#### Records to process

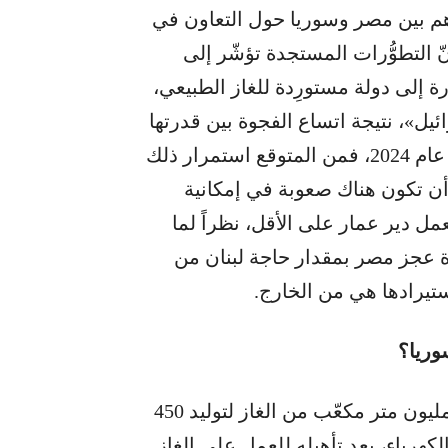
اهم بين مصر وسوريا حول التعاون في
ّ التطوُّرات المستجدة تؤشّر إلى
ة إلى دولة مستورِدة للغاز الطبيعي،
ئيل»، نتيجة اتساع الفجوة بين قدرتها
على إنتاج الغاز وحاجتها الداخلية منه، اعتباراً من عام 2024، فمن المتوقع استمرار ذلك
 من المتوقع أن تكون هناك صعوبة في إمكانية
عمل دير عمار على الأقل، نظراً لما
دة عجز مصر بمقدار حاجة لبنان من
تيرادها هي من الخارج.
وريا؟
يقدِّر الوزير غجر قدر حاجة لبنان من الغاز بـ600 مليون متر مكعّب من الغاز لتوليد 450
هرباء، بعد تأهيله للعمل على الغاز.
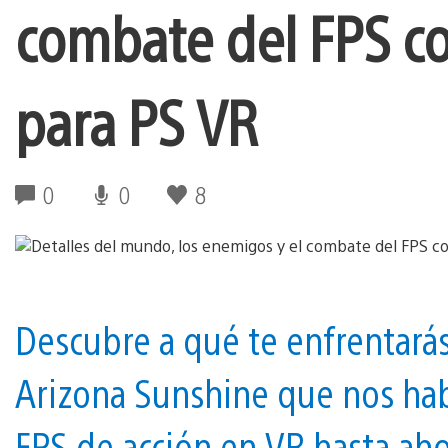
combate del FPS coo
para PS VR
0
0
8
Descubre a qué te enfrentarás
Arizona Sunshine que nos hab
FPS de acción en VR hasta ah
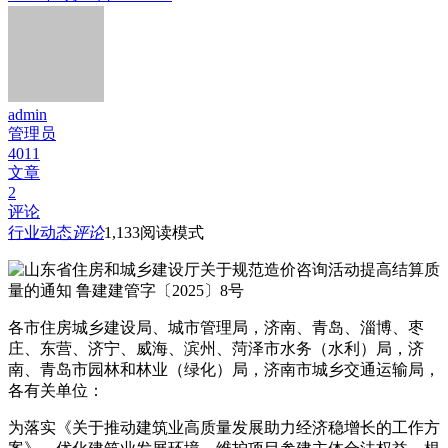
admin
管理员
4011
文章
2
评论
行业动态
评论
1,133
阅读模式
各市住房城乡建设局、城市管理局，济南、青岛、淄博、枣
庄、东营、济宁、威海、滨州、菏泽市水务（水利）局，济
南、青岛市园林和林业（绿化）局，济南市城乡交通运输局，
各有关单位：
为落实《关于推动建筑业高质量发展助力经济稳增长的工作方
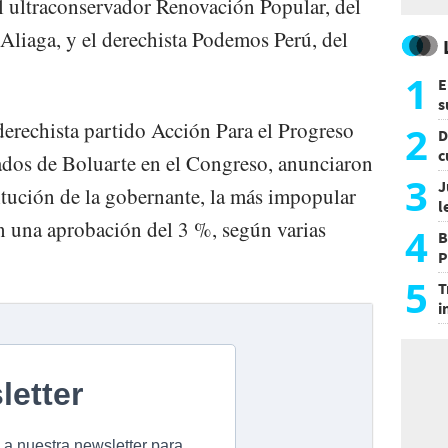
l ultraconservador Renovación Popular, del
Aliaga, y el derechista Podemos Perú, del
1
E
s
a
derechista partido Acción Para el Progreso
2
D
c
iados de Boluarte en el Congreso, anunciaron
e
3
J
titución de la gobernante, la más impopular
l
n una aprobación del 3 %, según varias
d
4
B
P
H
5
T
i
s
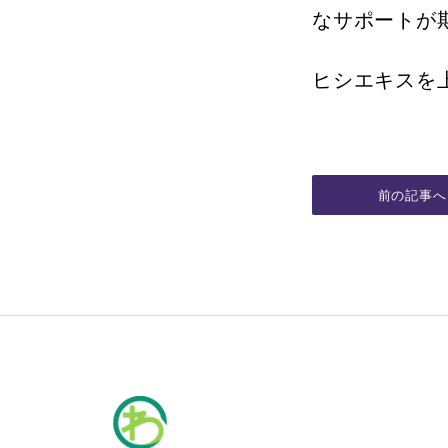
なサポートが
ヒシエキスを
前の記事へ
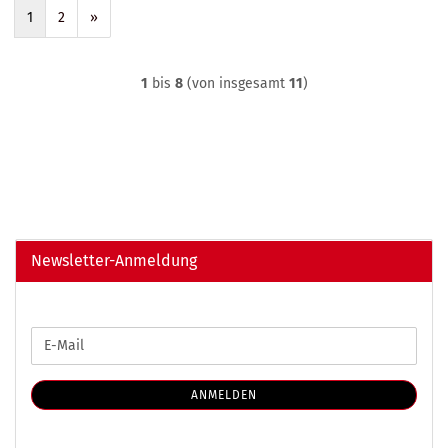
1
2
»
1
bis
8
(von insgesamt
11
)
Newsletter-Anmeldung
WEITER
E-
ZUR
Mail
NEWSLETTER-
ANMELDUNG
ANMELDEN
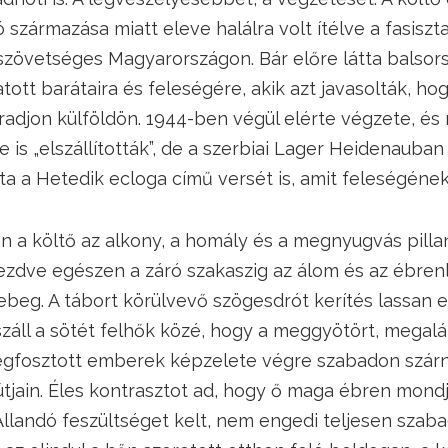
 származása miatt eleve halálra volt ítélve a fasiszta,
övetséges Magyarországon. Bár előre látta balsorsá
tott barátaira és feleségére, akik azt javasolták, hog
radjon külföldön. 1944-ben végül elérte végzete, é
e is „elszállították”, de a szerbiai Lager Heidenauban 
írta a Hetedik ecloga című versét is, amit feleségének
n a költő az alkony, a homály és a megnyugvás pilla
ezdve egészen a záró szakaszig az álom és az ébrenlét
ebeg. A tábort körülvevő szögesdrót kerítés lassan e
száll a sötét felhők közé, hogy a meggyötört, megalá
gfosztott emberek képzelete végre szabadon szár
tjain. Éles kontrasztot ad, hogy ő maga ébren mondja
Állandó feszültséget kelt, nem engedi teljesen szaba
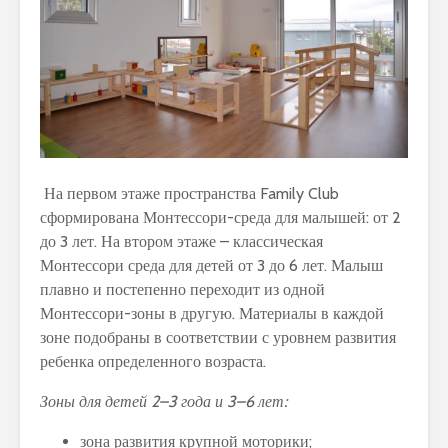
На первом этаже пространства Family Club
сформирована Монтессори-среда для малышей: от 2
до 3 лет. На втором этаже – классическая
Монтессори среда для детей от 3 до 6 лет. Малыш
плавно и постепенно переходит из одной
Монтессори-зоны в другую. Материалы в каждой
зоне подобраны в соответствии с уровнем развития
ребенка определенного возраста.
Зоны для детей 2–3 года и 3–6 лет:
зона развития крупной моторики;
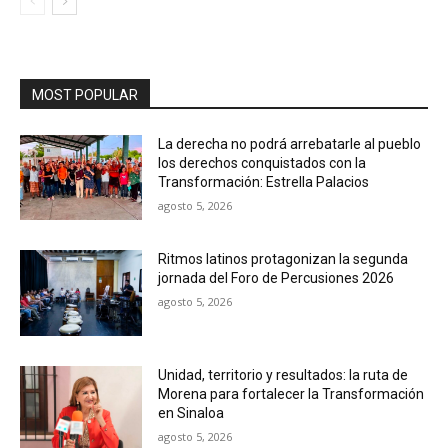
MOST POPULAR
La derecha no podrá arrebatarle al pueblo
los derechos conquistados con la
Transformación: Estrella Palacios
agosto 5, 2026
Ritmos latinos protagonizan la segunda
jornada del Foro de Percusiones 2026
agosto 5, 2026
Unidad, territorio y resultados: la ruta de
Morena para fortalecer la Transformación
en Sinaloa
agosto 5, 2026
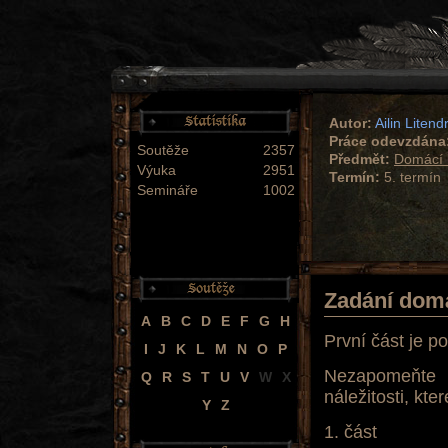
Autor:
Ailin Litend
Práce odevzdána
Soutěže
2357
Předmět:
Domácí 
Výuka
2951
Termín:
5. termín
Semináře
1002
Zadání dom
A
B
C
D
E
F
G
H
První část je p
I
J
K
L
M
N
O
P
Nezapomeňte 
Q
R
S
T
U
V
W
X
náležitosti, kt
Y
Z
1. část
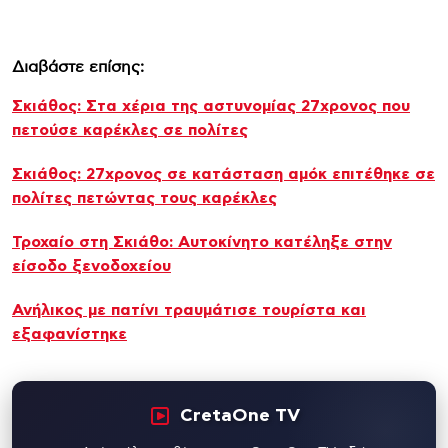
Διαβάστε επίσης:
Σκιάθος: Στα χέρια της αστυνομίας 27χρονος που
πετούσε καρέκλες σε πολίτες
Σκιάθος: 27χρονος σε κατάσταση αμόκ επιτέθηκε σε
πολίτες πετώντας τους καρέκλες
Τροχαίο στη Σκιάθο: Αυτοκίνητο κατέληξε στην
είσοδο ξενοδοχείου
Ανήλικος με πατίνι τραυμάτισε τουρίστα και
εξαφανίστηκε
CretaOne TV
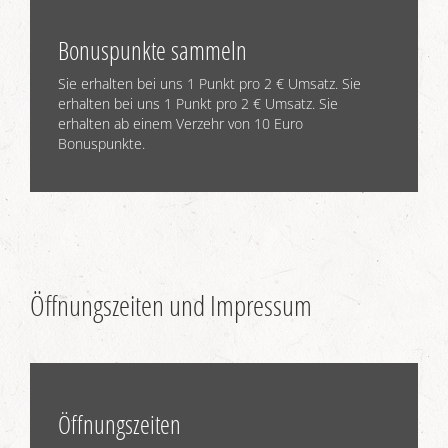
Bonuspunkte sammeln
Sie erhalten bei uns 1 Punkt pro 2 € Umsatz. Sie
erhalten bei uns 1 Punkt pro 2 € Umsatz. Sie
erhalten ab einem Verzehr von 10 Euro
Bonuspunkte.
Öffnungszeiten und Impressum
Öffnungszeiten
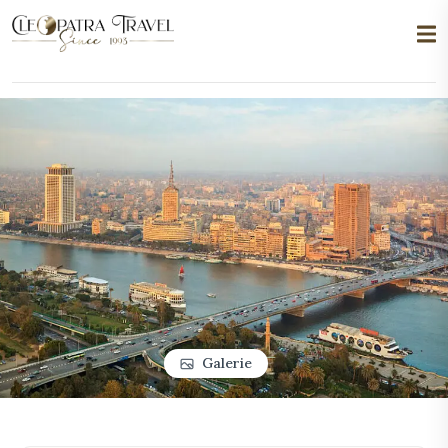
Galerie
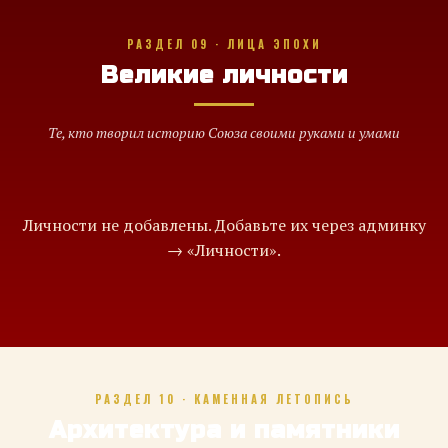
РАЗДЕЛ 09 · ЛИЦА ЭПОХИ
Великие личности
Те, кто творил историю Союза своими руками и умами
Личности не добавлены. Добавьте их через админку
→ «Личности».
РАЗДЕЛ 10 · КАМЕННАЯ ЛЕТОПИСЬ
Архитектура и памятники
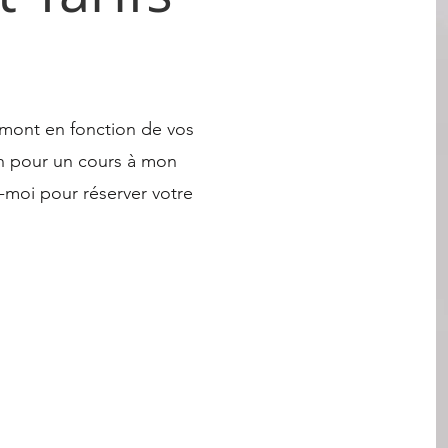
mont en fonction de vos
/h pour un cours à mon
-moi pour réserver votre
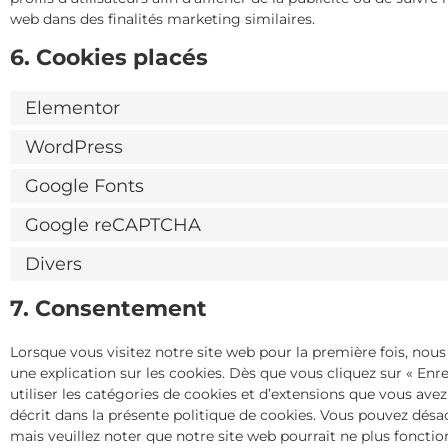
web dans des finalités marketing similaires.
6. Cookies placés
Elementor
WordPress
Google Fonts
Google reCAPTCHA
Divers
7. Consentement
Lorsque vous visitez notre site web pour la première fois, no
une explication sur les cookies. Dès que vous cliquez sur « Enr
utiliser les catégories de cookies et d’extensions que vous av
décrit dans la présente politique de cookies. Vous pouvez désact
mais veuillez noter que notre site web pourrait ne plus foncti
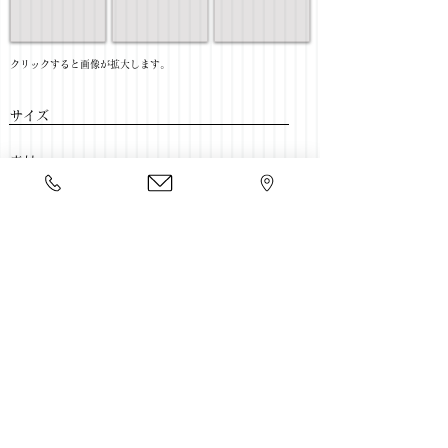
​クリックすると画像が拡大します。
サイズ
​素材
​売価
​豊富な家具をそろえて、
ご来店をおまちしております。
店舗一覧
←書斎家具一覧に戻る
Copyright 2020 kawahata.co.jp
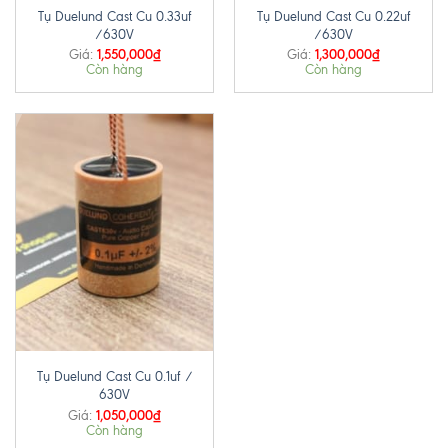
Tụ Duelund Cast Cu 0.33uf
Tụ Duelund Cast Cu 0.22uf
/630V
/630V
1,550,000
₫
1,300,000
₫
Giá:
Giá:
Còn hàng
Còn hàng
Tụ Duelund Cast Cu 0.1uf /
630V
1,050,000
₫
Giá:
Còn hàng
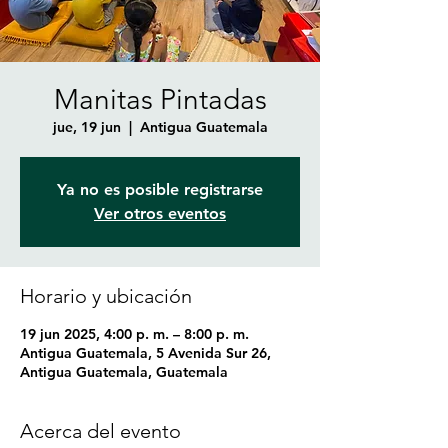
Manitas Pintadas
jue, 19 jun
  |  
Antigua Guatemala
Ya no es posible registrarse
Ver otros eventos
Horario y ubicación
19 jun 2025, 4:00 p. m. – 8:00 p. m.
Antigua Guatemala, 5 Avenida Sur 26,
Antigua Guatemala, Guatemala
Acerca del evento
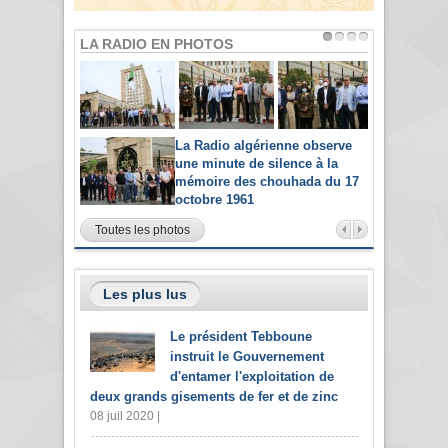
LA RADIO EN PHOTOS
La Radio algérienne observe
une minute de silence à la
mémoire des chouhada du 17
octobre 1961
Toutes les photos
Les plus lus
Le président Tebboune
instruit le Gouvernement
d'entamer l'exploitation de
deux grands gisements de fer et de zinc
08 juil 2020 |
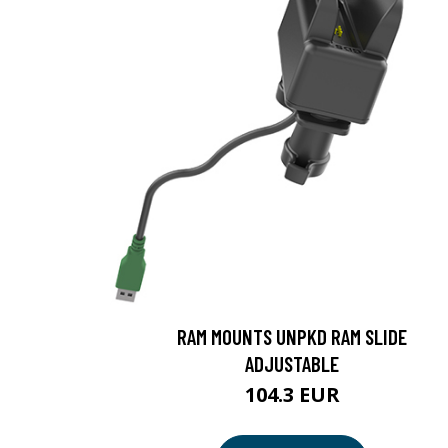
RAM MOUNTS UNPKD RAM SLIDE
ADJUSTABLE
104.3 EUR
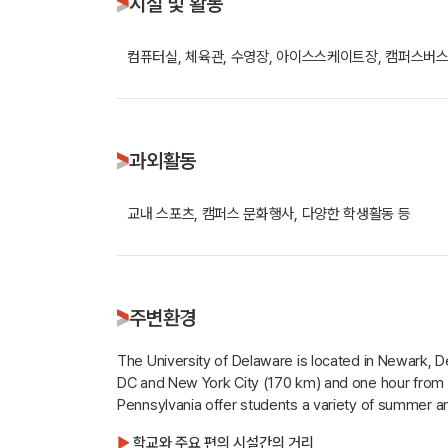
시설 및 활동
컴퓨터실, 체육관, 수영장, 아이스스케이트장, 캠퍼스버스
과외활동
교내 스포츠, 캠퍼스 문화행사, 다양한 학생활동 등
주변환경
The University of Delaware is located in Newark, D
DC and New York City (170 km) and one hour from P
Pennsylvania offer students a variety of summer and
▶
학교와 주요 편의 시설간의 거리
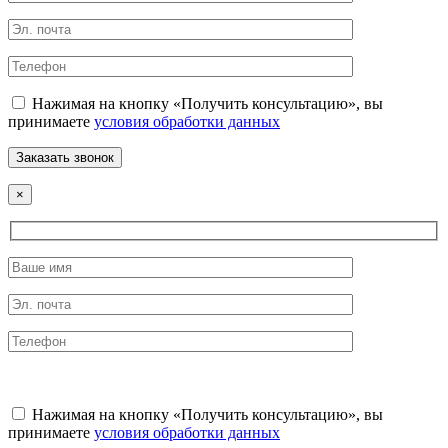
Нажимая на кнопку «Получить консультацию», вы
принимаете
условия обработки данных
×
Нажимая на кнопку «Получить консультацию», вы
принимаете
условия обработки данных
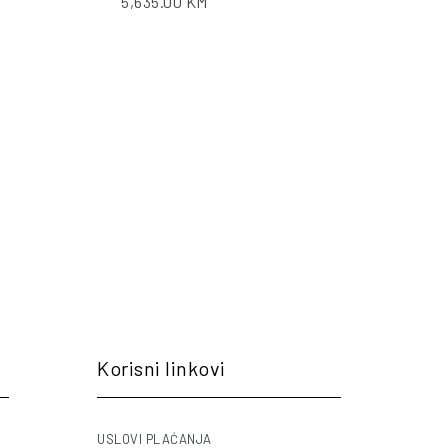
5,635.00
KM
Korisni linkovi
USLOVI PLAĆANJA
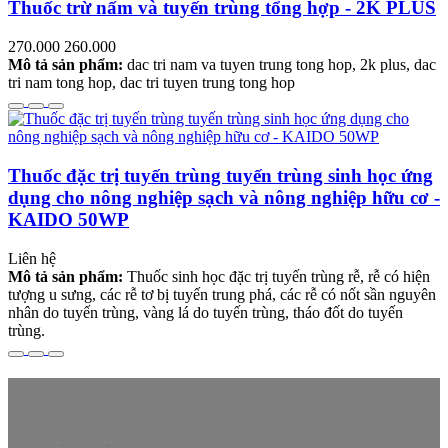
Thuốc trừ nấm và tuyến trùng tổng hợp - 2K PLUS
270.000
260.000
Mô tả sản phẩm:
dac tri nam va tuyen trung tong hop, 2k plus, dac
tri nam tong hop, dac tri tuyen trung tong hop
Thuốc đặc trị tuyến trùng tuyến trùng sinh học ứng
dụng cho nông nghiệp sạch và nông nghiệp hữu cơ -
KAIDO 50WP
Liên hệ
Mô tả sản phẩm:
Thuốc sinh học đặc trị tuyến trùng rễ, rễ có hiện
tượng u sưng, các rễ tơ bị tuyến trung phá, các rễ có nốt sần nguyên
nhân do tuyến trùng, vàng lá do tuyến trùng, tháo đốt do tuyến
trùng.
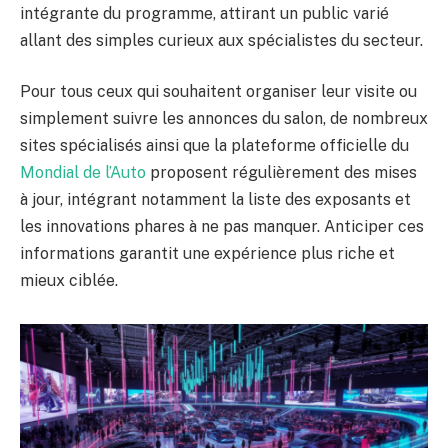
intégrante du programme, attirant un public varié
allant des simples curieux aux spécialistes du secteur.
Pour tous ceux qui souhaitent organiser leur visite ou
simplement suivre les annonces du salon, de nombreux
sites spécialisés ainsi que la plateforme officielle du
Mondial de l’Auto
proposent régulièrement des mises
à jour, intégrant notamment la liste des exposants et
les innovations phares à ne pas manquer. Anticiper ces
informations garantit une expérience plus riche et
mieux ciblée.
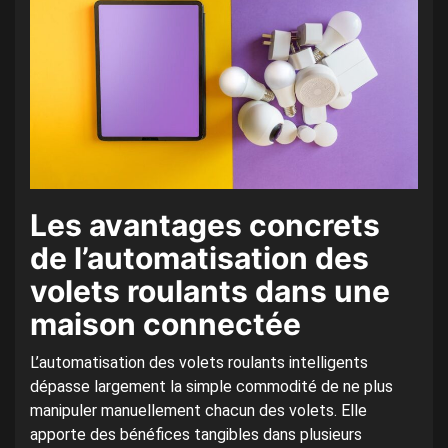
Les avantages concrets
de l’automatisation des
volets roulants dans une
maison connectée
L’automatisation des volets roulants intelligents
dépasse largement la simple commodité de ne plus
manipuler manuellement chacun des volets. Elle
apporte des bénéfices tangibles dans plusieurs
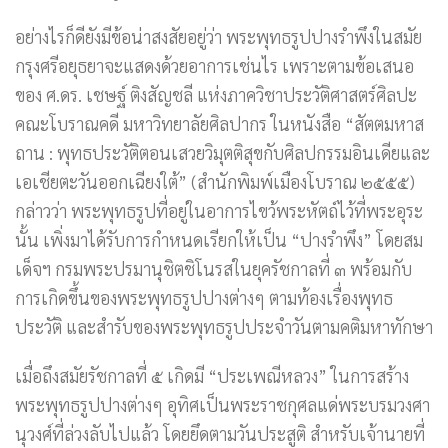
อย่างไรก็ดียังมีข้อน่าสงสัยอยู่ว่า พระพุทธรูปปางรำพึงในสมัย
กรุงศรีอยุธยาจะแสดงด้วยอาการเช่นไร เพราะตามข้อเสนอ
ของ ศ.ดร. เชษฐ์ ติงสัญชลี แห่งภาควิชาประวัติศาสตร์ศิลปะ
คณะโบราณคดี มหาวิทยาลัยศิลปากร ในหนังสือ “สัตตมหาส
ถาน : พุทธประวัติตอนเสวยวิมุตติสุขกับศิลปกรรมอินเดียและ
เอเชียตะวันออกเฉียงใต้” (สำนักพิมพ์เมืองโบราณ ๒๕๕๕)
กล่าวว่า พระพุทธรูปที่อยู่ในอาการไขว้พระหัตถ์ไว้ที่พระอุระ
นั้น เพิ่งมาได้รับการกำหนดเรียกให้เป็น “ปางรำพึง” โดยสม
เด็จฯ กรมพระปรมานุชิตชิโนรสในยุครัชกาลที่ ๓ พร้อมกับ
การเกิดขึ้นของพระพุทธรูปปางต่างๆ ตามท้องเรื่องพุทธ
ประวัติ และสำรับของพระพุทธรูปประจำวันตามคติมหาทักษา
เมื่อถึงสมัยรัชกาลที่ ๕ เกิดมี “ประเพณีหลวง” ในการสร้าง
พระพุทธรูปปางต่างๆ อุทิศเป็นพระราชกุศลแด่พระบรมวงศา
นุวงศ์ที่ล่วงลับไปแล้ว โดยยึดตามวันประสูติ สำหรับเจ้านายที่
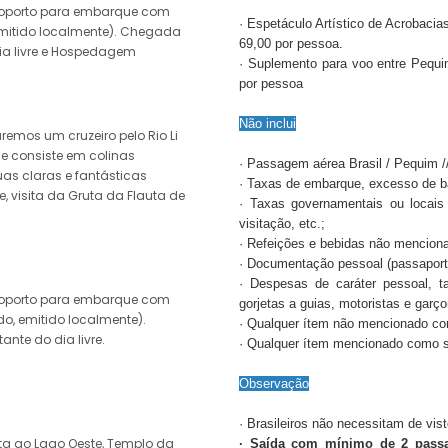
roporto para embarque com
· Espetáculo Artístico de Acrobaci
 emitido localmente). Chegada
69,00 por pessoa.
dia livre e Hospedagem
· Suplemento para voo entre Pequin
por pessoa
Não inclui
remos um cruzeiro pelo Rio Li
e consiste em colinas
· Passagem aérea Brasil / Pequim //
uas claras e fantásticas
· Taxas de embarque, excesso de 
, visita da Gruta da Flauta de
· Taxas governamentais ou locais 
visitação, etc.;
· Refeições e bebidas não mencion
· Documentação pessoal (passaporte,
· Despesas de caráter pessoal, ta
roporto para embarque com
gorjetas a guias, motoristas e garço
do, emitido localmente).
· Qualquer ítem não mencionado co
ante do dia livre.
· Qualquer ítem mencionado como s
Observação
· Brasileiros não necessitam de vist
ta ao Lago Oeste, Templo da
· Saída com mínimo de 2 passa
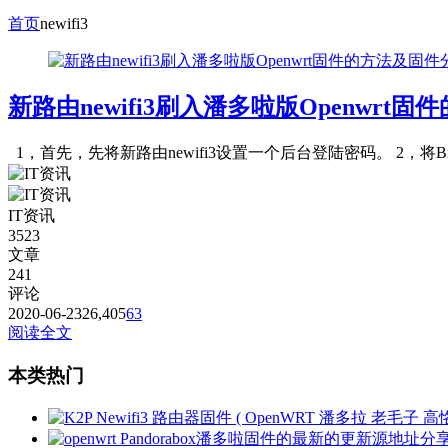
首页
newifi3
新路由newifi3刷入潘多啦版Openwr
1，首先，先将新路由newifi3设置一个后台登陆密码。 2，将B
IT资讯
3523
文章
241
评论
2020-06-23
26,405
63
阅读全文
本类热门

########

Goal of the exercise = How would the lines above read from the one with "száll a sötét" to the one with "Зоны для детей", inclusive, with no pictures? Write them out exactly.

Reply =
száll a sötét felhők közé, hogy a meggyötört, megalá
gfosztott emberek képzelete végre szabadon szár
tjain. Éles kontrasztot ad, hogy ő maga ébren mondja
Állandó feszültséget kelt, nem engedi teljesen szaba
На первом этаже пространства Family Club
сформирована Монтессори-среда для малышей: от 2
до 3 лет. На втором этаже – классическая
Монтессори среда для детей от 3 до 6 лет. Малыш
плавно и постепенно переходит из одной
Монтессори-зоны в другую. Материалы в каждой
зоне подобраны в соответствии с уровнем развития
ребенка определенного возраста.
Зоны для детей 2–3 года и 3–6 лет:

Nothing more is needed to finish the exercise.